> Exercise directions
Continue the email below about networking rootless podman containers from the point where it stops.

> Provided passage
● ● ● ● ● ● ●
In the light of the above solution...

is anybody use containers with podman in any real environment?

let's just assume a database and a service (where we can't put them into
the same pod)?
eg. we've a db cluster and a few service which use that cluster.

thanks in advance.

On Fri, May 17, 2019 at 2:26 AM Muayyad AlSadi <als...@gmail.com> wrote:

> rootless podman containers can create network using slirp4netns
> but there is no container to container communication
>
> the workaround I used in podman-compose is that I share a network between
> containers
> and all containers talk via pod shared localhost (not to be confused with
> host localhost)
>
> I was able to run this complex stack having:
>
> a django web interface
> Postgres database
> rabbitmq
> memcached
> tasks
>
> all linked to gather and non-exported to host except the django web
> interface
>
>
> https://github.com/muayyad-alsadi/podman-compose/blob/master/examples/awx/docker-compose.yml
>
> the trick is like this
>
> podman pod create -p 8080:80 --name=mypod --share net
> podman run --name=db --pod=mypod  ...
> podman run --name=web --pod=mypod --add-host db:127.0.0.1 ...
● ● ● ● ● ● ●
Stored entries
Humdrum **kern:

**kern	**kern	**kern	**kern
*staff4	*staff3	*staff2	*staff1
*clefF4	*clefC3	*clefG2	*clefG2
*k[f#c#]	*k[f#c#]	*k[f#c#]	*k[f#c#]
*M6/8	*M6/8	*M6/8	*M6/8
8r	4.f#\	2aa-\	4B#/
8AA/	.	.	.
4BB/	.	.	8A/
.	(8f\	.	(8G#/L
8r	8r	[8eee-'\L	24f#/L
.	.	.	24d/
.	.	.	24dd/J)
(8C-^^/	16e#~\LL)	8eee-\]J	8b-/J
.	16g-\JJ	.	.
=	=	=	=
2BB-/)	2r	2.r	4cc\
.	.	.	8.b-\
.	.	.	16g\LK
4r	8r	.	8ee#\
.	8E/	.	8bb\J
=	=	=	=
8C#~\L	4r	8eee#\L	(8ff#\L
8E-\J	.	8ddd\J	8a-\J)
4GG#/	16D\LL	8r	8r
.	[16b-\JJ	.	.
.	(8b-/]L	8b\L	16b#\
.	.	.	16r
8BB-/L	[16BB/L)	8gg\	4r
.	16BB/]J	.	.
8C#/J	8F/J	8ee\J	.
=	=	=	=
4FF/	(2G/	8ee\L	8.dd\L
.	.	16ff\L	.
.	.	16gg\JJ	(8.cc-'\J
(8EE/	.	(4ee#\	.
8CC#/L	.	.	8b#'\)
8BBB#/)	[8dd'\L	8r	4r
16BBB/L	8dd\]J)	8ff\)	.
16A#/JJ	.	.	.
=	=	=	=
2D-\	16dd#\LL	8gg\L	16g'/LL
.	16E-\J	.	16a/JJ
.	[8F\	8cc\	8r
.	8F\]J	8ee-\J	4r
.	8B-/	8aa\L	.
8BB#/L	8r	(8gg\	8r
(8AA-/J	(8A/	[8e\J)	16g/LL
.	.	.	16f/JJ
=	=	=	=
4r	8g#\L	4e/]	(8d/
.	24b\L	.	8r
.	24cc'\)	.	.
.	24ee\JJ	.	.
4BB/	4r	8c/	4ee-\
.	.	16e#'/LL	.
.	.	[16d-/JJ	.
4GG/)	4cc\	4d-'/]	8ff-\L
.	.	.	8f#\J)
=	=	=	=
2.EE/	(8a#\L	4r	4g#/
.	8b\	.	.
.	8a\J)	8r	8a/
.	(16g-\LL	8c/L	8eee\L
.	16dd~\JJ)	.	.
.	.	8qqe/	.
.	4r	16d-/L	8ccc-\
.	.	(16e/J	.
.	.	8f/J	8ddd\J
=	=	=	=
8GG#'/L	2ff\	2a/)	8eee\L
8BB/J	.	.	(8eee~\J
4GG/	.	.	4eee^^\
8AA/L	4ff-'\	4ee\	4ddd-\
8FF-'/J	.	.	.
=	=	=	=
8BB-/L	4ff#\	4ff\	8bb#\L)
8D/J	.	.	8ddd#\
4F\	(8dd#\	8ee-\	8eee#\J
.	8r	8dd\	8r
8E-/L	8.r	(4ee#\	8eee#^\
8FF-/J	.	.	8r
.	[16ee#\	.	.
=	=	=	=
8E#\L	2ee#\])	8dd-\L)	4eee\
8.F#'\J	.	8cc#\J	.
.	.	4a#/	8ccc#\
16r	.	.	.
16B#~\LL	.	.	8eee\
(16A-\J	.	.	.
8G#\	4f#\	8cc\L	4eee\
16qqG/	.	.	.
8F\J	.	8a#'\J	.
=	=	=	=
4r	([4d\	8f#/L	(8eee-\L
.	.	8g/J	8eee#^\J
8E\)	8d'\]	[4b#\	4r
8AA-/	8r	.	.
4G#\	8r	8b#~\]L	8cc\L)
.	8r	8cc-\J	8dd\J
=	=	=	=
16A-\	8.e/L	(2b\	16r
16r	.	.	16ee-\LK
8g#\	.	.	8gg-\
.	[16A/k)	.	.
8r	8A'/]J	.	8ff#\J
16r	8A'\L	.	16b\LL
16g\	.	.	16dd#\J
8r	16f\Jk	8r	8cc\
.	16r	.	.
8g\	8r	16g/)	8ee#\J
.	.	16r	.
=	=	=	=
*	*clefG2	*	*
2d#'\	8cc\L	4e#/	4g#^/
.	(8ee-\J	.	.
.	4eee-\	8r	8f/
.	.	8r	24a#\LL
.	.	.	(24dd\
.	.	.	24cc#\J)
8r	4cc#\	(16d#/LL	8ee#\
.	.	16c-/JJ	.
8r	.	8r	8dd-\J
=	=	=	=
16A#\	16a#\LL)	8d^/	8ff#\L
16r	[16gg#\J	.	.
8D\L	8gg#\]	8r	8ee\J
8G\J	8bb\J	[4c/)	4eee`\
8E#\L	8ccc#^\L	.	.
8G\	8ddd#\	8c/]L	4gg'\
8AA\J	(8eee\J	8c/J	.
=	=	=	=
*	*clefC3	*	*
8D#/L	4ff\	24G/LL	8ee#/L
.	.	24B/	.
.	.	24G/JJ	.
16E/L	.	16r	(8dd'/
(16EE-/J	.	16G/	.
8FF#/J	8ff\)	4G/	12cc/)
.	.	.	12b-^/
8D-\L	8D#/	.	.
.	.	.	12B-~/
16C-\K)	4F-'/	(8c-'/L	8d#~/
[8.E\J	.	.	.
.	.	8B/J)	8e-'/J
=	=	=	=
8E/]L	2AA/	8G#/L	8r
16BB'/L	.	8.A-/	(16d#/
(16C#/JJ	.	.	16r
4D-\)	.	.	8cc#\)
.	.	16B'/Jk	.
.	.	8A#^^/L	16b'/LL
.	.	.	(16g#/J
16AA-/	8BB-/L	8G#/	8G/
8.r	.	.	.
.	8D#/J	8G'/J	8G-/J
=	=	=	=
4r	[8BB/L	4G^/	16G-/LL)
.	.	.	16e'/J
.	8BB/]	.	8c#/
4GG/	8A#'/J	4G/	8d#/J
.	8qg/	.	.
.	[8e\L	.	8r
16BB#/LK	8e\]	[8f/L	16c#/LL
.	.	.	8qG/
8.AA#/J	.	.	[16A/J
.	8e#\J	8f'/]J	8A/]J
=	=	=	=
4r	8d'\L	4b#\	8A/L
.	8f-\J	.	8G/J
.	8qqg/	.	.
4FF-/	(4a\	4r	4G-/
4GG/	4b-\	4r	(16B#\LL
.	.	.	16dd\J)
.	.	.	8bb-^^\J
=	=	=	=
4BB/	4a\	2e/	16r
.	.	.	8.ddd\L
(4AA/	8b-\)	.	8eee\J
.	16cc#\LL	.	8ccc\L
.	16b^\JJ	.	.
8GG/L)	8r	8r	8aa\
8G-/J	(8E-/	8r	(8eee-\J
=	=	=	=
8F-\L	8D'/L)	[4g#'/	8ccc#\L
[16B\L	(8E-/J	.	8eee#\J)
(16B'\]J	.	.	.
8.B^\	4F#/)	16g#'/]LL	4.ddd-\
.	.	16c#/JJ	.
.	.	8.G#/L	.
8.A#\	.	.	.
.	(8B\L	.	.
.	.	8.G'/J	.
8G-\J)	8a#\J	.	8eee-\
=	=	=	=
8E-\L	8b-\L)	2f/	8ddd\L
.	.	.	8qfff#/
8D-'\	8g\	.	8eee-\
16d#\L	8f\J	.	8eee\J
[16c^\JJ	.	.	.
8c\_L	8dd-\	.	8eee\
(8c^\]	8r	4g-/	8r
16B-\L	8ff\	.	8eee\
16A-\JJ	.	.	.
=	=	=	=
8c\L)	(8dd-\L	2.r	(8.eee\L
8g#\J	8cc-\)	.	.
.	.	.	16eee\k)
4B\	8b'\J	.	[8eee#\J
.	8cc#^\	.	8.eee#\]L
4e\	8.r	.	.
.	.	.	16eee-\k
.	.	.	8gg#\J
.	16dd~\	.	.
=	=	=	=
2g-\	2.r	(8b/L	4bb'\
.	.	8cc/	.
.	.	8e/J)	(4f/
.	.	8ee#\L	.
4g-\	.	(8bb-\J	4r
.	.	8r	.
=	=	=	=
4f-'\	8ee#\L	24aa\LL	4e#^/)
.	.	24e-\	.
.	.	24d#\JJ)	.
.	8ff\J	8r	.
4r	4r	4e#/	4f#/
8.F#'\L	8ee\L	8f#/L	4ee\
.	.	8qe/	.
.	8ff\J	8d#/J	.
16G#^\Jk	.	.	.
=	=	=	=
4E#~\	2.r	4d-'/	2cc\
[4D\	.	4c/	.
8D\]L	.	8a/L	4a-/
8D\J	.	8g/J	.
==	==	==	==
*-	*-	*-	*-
● ● ● ● ● ● ●
> Your response
>
>
>
>
> On Thu, May 16, 2019 at 5:31 PM Farkas Levente <lfar...@lfarkas.org>
> wrote:
>
>> On 5/8/19 9:19 PM, Brent Baude wrote:
>> > On Wed, 2019-05-08 at 09:53 +0200, Farkas Levente wrote:
>> >> hi,
>> >> it seems that podman do not support network command. ie. it's not
>> >> possible to create user defined network.
>> >>
>> >> is it possible to create a user defined network somehow?
>> >>
>> >> is it possible to define a user defined network is rootless mode?
>> >>
>> >> since podman do not support --link how can communicate two container
>> >> in
>> >> a podman environment?
>> >>
>> >> without this feature is there any other way than --net=host? since
>> >> currently i can't find any other ways. eg. a db and a service
>> >> container.
>> >>
>> >> thanks in advance.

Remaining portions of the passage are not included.